Do you remember where you were when the East Coast earthquake hit? Today marks the second anniversary of the quake.
On Aug. 23, 2011, people from Georgia to Canada felt the ground shake as the 5.8-magnitude earthquake rocked the earth. While it wasn't the strongest, the quake was one of the largest in U.S. history.
The quake hit just before 2 p.m. and snarled traffic in the D.C. area into the evening. Following the quake, scientists recorded more than 600 aftershocks, including a 4.2-magnitude one felt inside the Beltway. The damage, estimated at more than $200 million, extended far beyond the epicenter in rural Louisa County.
Here in Washington, both the Washington Monument and the National Cathedral sustained serious damage and are still undergoing repairs.
For much of the summer, a blue-gray "scrim" has covered the Washington Monument as crews fix the large cracks left at the top of the obelisk. The monument is slated to reopen in the spring of 2014.
Repairs are estimated to cost about $15 million.
Meanwhile, officials say repairs to the National Cathedral's ornate spires and finials will take 10 years to complete.
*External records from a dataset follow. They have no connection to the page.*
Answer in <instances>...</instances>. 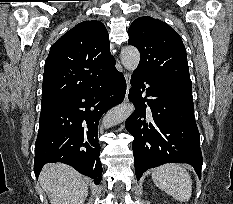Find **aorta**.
I'll use <instances>...</instances> for the list:
<instances>
[{"instance_id": "1", "label": "aorta", "mask_w": 233, "mask_h": 204, "mask_svg": "<svg viewBox=\"0 0 233 204\" xmlns=\"http://www.w3.org/2000/svg\"><path fill=\"white\" fill-rule=\"evenodd\" d=\"M120 57L123 66L129 71H134L140 62V53L137 48L133 46L123 48ZM134 109L131 103H124L114 107L103 118L104 128L108 129L125 121L132 114Z\"/></svg>"}]
</instances>
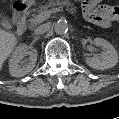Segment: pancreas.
<instances>
[{
    "label": "pancreas",
    "instance_id": "1",
    "mask_svg": "<svg viewBox=\"0 0 119 119\" xmlns=\"http://www.w3.org/2000/svg\"><path fill=\"white\" fill-rule=\"evenodd\" d=\"M56 6H72V4L69 2V0H52L49 3L45 5H41L39 9H34L33 11L35 12L34 14L31 15L29 21H30V26H36L37 24L41 23L42 21L38 20V15L44 11L50 10V8H54Z\"/></svg>",
    "mask_w": 119,
    "mask_h": 119
}]
</instances>
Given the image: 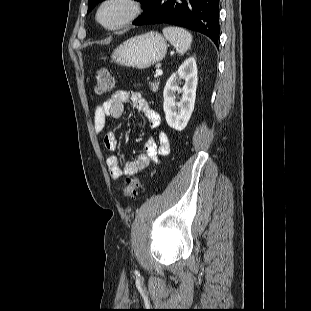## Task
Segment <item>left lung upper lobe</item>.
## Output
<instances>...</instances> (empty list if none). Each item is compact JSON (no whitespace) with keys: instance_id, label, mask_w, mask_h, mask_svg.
Masks as SVG:
<instances>
[{"instance_id":"5c2ea615","label":"left lung upper lobe","mask_w":311,"mask_h":311,"mask_svg":"<svg viewBox=\"0 0 311 311\" xmlns=\"http://www.w3.org/2000/svg\"><path fill=\"white\" fill-rule=\"evenodd\" d=\"M101 1L103 0H88V12L91 11L92 8ZM137 1L145 4L147 0H137Z\"/></svg>"}]
</instances>
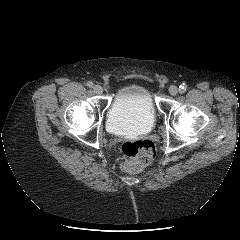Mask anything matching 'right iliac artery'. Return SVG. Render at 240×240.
I'll list each match as a JSON object with an SVG mask.
<instances>
[{"instance_id": "1", "label": "right iliac artery", "mask_w": 240, "mask_h": 240, "mask_svg": "<svg viewBox=\"0 0 240 240\" xmlns=\"http://www.w3.org/2000/svg\"><path fill=\"white\" fill-rule=\"evenodd\" d=\"M87 86H88L89 88H92V87H93V83H92V82H87Z\"/></svg>"}]
</instances>
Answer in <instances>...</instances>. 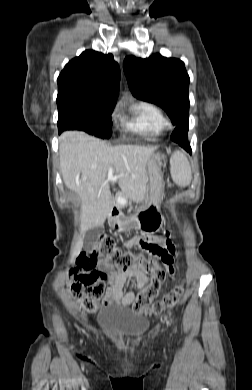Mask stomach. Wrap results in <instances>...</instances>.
<instances>
[{
	"mask_svg": "<svg viewBox=\"0 0 252 390\" xmlns=\"http://www.w3.org/2000/svg\"><path fill=\"white\" fill-rule=\"evenodd\" d=\"M150 192L145 204L129 218L110 219L111 226L116 230H124L134 226L144 231H154L162 221L160 203L163 193V179L158 155L152 156L146 166Z\"/></svg>",
	"mask_w": 252,
	"mask_h": 390,
	"instance_id": "0dacf381",
	"label": "stomach"
}]
</instances>
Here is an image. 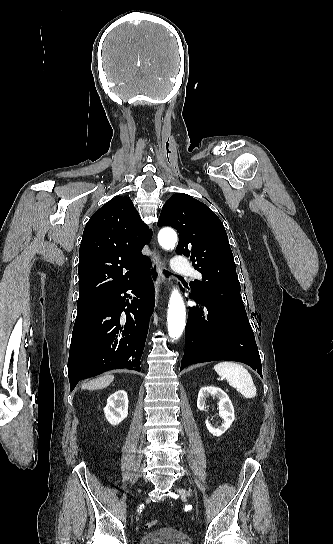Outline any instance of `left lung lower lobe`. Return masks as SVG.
Masks as SVG:
<instances>
[{"label":"left lung lower lobe","mask_w":333,"mask_h":544,"mask_svg":"<svg viewBox=\"0 0 333 544\" xmlns=\"http://www.w3.org/2000/svg\"><path fill=\"white\" fill-rule=\"evenodd\" d=\"M190 308L185 328V352L180 371L186 366L207 361L243 362L262 377L259 351L249 321L198 299Z\"/></svg>","instance_id":"obj_1"}]
</instances>
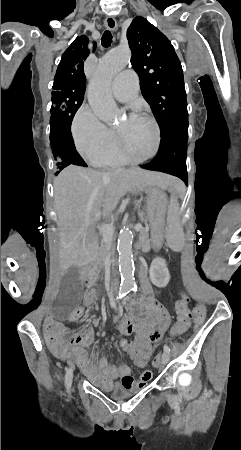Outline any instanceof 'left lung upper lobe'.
Here are the masks:
<instances>
[{
    "label": "left lung upper lobe",
    "instance_id": "left-lung-upper-lobe-1",
    "mask_svg": "<svg viewBox=\"0 0 241 450\" xmlns=\"http://www.w3.org/2000/svg\"><path fill=\"white\" fill-rule=\"evenodd\" d=\"M127 39L142 95L163 131L177 117L188 115L181 63L166 36L142 17L132 21Z\"/></svg>",
    "mask_w": 241,
    "mask_h": 450
}]
</instances>
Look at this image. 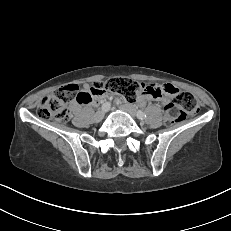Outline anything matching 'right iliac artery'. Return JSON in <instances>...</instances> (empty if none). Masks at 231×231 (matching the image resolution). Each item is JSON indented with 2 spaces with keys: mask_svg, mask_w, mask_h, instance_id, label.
<instances>
[{
  "mask_svg": "<svg viewBox=\"0 0 231 231\" xmlns=\"http://www.w3.org/2000/svg\"><path fill=\"white\" fill-rule=\"evenodd\" d=\"M111 107V104L109 102H106L102 105V110L108 111Z\"/></svg>",
  "mask_w": 231,
  "mask_h": 231,
  "instance_id": "82829eb1",
  "label": "right iliac artery"
}]
</instances>
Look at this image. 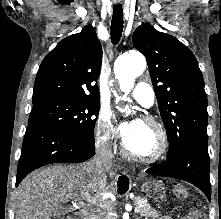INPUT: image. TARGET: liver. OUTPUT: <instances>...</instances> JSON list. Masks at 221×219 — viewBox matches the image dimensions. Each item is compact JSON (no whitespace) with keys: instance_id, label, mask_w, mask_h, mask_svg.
I'll return each instance as SVG.
<instances>
[{"instance_id":"6515ba94","label":"liver","mask_w":221,"mask_h":219,"mask_svg":"<svg viewBox=\"0 0 221 219\" xmlns=\"http://www.w3.org/2000/svg\"><path fill=\"white\" fill-rule=\"evenodd\" d=\"M110 192L106 175L97 174L92 161L77 166H48L32 172L19 185L15 217L51 219L70 200L89 198L98 203Z\"/></svg>"}]
</instances>
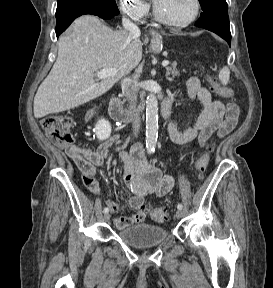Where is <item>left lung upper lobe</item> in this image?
Returning a JSON list of instances; mask_svg holds the SVG:
<instances>
[{"instance_id": "left-lung-upper-lobe-1", "label": "left lung upper lobe", "mask_w": 273, "mask_h": 288, "mask_svg": "<svg viewBox=\"0 0 273 288\" xmlns=\"http://www.w3.org/2000/svg\"><path fill=\"white\" fill-rule=\"evenodd\" d=\"M203 13L210 14L218 10L228 9L226 0H199Z\"/></svg>"}]
</instances>
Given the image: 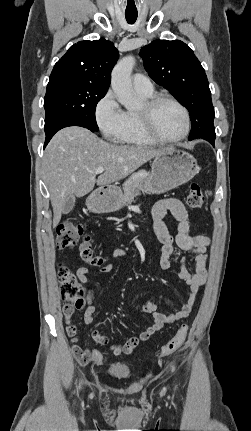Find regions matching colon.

So far, the cathedral has raised $10 million of the $26 million needed to finance the repairs.
The earthquake also damaged two schools in Louisa, Va. The Federal Emergency Management Agency eventually awarded Louisa County High School and a Louisa County elementary school $19 million and $3.2 million, respectively, to help them rebuild.
Earthquake drills are now as ubiquitous as fire drills at the county's schools, where 4,600 students were attending classes when the quake struck nearby. No one was seriously hurt.
The quake didn't just change the way schools prepare their students for such an event, it changed how emergency personnel respond. Some states subsequently enacted laws specifically related to the quake.
Virginia, Maryland and the District of Columbia revised their emergency planning documents to include earthquakes. The response of many East Coast residents -- many of whom fled high-rise buildings -- went counter to the behavior recommended by experts during a quake.
But could the region experience another strong earthquake in the future?
According to the U.S. Geological Survey, much of central Virginia has been labeled for decades as an area of elevated seismic hazard. But the 2011 quake was the largest known to occur in that seismic zone.